The cache automatically cleans up expired files based on TTL settings. For manual cleanup:

# macOS/Linux
rm ~/.cache/ostruct/upload_cache.sqlite

# Windows
del %LOCALAPPDATA%\ostruct\upload_cache.sqlite

Files being deleted too soon?

Check your TTL configuration:

# Extend TTL to 30 days
export OSTRUCT_CACHE_MAX_AGE_DAYS=30

# Or disable cleanup entirely
export OSTRUCT_PRESERVE_CACHED_FILES=false

File changed but ostruct uses old version?

The cache detects file changes via size and modification time.

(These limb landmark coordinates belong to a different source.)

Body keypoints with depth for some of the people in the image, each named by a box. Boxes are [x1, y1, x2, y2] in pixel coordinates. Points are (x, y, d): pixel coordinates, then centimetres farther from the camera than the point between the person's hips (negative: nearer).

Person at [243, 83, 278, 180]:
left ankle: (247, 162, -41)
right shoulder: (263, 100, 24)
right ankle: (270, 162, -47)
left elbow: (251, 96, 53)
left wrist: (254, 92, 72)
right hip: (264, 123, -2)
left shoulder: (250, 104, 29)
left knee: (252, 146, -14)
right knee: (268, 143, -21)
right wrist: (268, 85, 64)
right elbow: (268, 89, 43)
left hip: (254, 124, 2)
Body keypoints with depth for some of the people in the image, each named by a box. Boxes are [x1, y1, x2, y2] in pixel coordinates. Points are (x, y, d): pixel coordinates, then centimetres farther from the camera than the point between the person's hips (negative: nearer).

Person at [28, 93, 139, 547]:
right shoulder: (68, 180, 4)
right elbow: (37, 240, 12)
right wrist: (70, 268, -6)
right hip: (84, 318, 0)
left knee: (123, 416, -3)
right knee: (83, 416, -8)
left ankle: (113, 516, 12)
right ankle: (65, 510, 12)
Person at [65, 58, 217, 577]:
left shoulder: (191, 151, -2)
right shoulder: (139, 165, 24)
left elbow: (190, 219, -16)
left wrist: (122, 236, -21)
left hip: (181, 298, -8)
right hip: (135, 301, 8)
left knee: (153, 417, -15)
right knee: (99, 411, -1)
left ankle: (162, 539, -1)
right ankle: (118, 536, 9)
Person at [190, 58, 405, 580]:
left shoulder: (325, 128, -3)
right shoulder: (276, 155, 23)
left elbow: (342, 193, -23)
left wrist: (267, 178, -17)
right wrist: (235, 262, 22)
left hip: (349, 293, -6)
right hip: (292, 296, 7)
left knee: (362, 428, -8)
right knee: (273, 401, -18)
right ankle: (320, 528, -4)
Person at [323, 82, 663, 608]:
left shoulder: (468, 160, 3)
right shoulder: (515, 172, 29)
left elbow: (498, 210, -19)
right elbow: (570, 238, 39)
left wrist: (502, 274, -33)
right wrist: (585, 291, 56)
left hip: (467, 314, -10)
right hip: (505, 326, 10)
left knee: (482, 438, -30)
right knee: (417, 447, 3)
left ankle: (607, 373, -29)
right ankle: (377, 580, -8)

If a file genuinely changed, it will be re-uploaded automatically.

Disable cache temporarily:

ostruct run template.j2 schema.json --no-cache-uploads

Technical Details

  • Hash Algorithm: SHA-256 by default (configurable)

  • Database: SQLite with WAL mode for concurrency

  • File Validation: Size and mtime checking to detect changes

  • TTL Management: Automatic cleanup based on file age (14-day default)

  • LRU Behavior: Last-accessed timestamps for intelligent cleanup

  • Error Handling: Graceful degradation when cache unavailable

  • 404 Recovery: Automatic cache cleanup when files are manually deleted

Security Considerations

  • Cache files are stored with user-only permissions on Unix systems

  • File content hashes are computed locally, not sent to OpenAI

  • Cache database contains only hashes and OpenAI file IDs, not file content

  • No sensitive data is stored in the cache beyond what’s already sent to OpenAI

Integration with Tools

The upload cache works seamlessly with all ostruct tools:

Code Interpreter:

# First run uploads
ostruct run analysis.j2 schema.json --file ci:data dataset.csv

# Second run reuses cached file
ostruct run different.j2 schema.json --file ci:analysis dataset.csv

File Search:

# Cache works across different vector stores
ostruct run search1.j2 schema.json --file fs:docs manual.pdf
ostruct run search2.j2 schema.json --file fs:knowledge manual.pdf

Multi-tool routing:

# Upload once, use in both tools
ostruct run multi.j2 schema.json --file ci,fs:shared data.json

Error Handling

The upload cache system includes comprehensive error handling that validates files before cache operations.

File Validation Before Caching

All file operations validate existence and accessibility before interacting with the cache:

  • File existence: Validates that files exist before attempting upload or cache lookup

  • Permission checks: Ensures files are readable before processing

  • Symlink validation: Checks that symlinks point to valid targets

  • Directory validation: Confirms directories exist and are accessible

Error Behavior:

  • File validation errors use exit code 9 (FILE_ERROR)

  • Validation happens before cache lookup to prevent inconsistent state

  • Cache remains clean - invalid files never create cache entries

Example Error Cases:

# File validation prevents cache corruption
ostruct files upload --file missing.txt
# Error: File not found: missing.txt (Exit code 9)
# Cache remains unchanged

# Broken symlinks are detected early
ostruct files upload --file broken_link.txt
# Error: Broken symlink: broken_link.txt -> /nonexistent/target
# No cache entry created

Cache Consistency

The validation-first approach ensures cache consistency:

  • No orphaned entries: Invalid files never create cache records

  • Reliable lookups: Cache hits always correspond to accessible files

  • Clean state: Failed operations don’t leave partial cache data

Integration with File Commands:

The ostruct files commands use the same validation logic as ostruct run, ensuring consistent behavior across all file operations.